Tribunal judiciaire, chambre des référés, 18 juin 2026 — n° 26/00328
Synthèse de la décision
Question juridique
Quelles sont les conséquences de la résiliation d'un bail commercial et de l'occupation sans droit ni titre des locaux ?
Principe retenu
La résiliation d'un bail commercial entraîne l'expulsion du locataire occupant sans droit ni titre. Le bailleur peut demander une indemnité d'occupation pour la période durant laquelle le locataire reste dans les lieux après la résiliation.
Faits clés
- Bail commercial signé le 11 mars 2019 entre la SA ICF SUD-EST MEDITERANNEE SA et la SASU COMPARASSU.
- Congé délivré le 30 août 2024 resté sans réponse de la SASU COMPARASSU.
- Commandement de payer délivré le 25 novembre 2025 pour loyers impayés.
- SASU COMPARASSU occupait les locaux sans droit ni titre depuis le 10 mars 2025.
- Demande d'expulsion et d'indemnité d'occupation formulée par la SA ICF SUD-EST MEDITERANNEE SA.
Articles cités
article 834 du code de procédure civile
articles R.433-1 et suivants du code des procédures civiles d’exécution
Exposé du litige
EXPOSÉ DU LITIGE
Suivant acte sous seing privé en date du 11 mars 2019, la SA ICF SUD-EST MEDITERANNEE SA [Adresse 1] a donné à bail à la SASU COMPARASSU des locaux professionnels situés [Adresse 4] à [Localité 2] moyennant le paiement d’un loyer annuel de 4080 euros, hors taxes et charges.
Le 30 août 2024, la SA ICF SUD-EST MEDITERANNEE SA [Adresse 1] a fait délivrer à la SASU COMPARASSU un congé avec offre de conclusion d’un bail commercial.
Ledit congé étant resté sans réponse, et la SASU COMPARASSU s’étant maintenue dans les lieux, la SA ICF SUD-EST MEDITERANNEE SA [Adresse 1] lui a fait délivrer le 25 novembre 2025 un commandement de payer les loyers visant la clause résolutoire du bail.

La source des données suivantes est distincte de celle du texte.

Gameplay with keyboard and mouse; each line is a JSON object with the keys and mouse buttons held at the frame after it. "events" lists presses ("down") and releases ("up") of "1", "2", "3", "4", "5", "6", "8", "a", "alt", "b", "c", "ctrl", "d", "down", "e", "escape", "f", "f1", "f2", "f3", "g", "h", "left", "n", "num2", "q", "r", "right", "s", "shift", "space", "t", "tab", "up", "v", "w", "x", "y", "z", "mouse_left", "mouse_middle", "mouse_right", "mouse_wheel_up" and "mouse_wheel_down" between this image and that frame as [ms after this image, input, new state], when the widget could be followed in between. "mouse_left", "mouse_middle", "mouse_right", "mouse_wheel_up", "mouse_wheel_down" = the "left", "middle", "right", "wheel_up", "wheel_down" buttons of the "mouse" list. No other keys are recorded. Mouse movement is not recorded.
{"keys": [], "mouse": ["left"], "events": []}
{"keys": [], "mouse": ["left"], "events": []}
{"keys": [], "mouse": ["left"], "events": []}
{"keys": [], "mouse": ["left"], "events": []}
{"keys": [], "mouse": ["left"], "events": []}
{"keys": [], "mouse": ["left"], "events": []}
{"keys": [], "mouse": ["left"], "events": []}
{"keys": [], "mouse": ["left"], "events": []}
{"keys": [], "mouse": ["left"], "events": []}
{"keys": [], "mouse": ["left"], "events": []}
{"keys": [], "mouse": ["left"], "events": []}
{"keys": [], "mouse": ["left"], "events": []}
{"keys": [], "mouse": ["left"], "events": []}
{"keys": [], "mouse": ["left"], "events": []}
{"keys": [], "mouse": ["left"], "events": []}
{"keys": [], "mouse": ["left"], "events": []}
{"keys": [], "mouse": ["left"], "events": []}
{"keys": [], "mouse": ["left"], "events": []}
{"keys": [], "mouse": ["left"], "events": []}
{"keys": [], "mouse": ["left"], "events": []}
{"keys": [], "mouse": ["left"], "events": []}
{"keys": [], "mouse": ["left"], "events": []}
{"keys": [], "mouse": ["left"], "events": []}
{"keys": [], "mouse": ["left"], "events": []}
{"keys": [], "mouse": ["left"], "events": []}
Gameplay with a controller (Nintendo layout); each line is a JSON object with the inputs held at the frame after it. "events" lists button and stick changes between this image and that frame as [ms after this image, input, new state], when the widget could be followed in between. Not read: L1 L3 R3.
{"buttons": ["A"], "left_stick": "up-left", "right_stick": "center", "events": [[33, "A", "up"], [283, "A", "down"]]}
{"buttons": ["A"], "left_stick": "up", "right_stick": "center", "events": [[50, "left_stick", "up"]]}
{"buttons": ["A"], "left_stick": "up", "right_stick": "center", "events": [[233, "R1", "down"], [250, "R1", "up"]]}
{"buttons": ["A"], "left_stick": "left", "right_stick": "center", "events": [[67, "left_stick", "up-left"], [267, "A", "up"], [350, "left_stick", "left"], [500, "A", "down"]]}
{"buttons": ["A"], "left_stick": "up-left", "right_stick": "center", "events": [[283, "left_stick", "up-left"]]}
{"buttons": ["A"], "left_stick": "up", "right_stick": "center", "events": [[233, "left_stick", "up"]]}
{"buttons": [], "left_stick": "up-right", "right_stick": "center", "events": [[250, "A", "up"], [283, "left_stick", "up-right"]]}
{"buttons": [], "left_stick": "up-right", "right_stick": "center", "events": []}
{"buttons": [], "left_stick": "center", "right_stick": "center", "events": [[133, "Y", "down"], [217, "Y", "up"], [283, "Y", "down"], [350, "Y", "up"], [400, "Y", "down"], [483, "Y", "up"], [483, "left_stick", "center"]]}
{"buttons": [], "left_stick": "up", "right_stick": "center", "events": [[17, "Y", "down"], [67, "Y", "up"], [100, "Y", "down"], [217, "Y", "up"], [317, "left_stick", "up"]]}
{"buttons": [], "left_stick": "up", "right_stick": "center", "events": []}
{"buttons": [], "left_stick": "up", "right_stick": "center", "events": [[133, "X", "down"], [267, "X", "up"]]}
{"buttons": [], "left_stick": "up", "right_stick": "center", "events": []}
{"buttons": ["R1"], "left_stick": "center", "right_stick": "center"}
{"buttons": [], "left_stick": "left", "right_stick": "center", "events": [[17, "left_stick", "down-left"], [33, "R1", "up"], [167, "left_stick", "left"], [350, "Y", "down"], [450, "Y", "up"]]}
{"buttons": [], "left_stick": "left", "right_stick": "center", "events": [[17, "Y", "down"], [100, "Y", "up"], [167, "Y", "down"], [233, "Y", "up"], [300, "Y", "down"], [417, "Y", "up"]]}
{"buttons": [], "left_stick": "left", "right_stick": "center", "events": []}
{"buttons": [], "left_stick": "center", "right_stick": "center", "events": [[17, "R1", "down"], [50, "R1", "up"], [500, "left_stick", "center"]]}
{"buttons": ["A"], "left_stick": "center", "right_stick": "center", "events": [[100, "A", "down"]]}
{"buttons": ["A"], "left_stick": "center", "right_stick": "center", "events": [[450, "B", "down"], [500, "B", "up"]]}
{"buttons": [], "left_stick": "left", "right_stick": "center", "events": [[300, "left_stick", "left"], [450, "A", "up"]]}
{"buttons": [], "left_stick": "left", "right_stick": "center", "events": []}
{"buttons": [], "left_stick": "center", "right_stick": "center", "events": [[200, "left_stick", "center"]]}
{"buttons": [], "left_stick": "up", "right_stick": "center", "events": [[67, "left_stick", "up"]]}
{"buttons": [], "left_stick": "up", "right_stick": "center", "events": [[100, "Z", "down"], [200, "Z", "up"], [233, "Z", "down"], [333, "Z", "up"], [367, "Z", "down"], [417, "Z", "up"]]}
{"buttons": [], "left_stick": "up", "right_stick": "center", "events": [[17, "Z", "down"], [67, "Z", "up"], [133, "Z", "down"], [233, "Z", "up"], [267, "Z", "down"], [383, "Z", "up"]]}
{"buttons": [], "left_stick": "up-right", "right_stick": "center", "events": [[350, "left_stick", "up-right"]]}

Par acte de commissaire de justice en date du 3 février 2026, la SA ICF SUD-EST MEDITERANNEE SA [Adresse 1] a fait assigner la SASU COMPARASSU devant le juge des référés du tribunal judiciaire de Nice aux fins de voir :
- Constater à titre principal, la résiliation de plein droit du bail par l'effet du congé délivré à la date du 10 mars 2025 ;
- Juger que la SASU COMPARASSU est occupante sans droit ni titre des locaux depuis le 10 mars 2025.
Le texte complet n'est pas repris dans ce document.